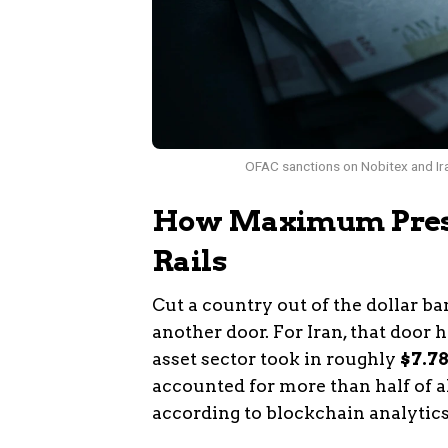
OFAC sanctions on Nobitex and Iran
How Maximum Press
Rails
Cut a country out of the dollar b
another door. For Iran, that door 
asset sector took in roughly
$7.78
accounted for more than half of all
according to blockchain analytics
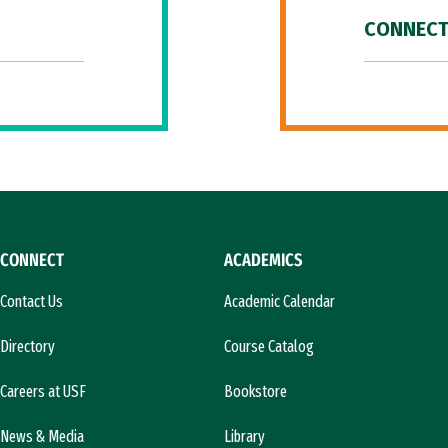
CONNECT
CONNECT
ACADEMICS
Contact Us
Academic Calendar
Directory
Course Catalog
Careers at USF
Bookstore
News & Media
Library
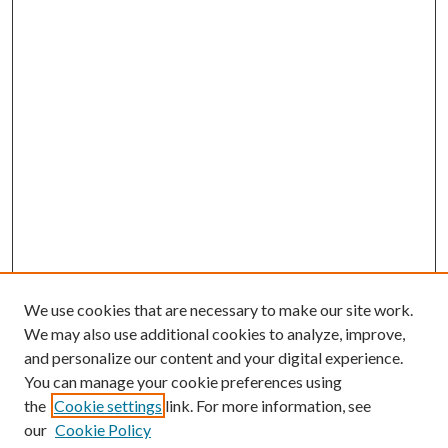
We use cookies that are necessary to make our site work.
We may also use additional cookies to analyze, improve,
and personalize our content and your digital experience.
You can manage your cookie preferences using
the
Cookie settings
link. For more information, see
our
Cookie Policy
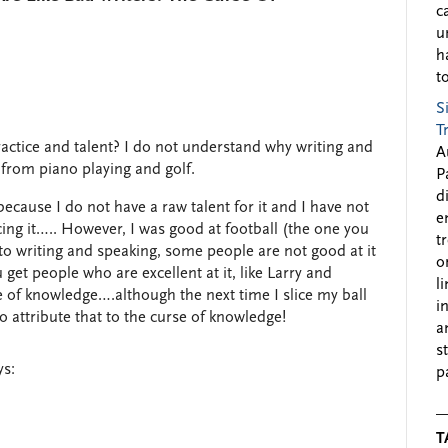
c
u
h
to
S
T
ractice and talent? I do not understand why writing and
A
y from piano playing and golf.
P
d
because I do not have a raw talent for it and I have not
e
ing it….. However, I was good at football (the one you
t
to writing and speaking, some people are not good at it
o
et people who are excellent at it, like Larry and
l
se of knowledge….although the next time I slice my ball
i
o attribute that to the curse of knowledge!
a
s
ys:
p
T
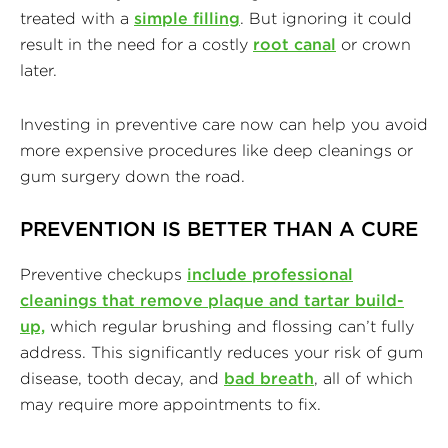
treated with a
simple filling
. But ignoring it could
result in the need for a costly
root canal
or crown
later.
Investing in preventive care now can help you avoid
more expensive procedures like deep cleanings or
gum surgery down the road.
PREVENTION IS BETTER THAN A CURE
Preventive checkups
include professional
cleanings that remove plaque and tartar build-
up,
which regular brushing and flossing can’t fully
address. This significantly reduces your risk of gum
disease, tooth decay, and
bad breath
, all of which
may require more appointments to fix.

○ ○ ○ ○

> Goal of the exercise:
Give back exactly the lines from the top of the records to the line containing "We use cookies", both included, and no pictures.

> Completed task:
OFAC sanctions on Nobitex and Iran
How Maximum Press
Rails
Cut a country out of the dollar b
another door. For Iran, that door 
asset sector took in roughly
$7.78
accounted for more than half of all
according to blockchain analytics
CONNECT
CONNECT
ACADEMICS
Contact Us
Academic Calendar
Directory
Course Catalog
Careers at USF
Bookstore
News & Media
Library
We use cookies that are necessary to make our site work.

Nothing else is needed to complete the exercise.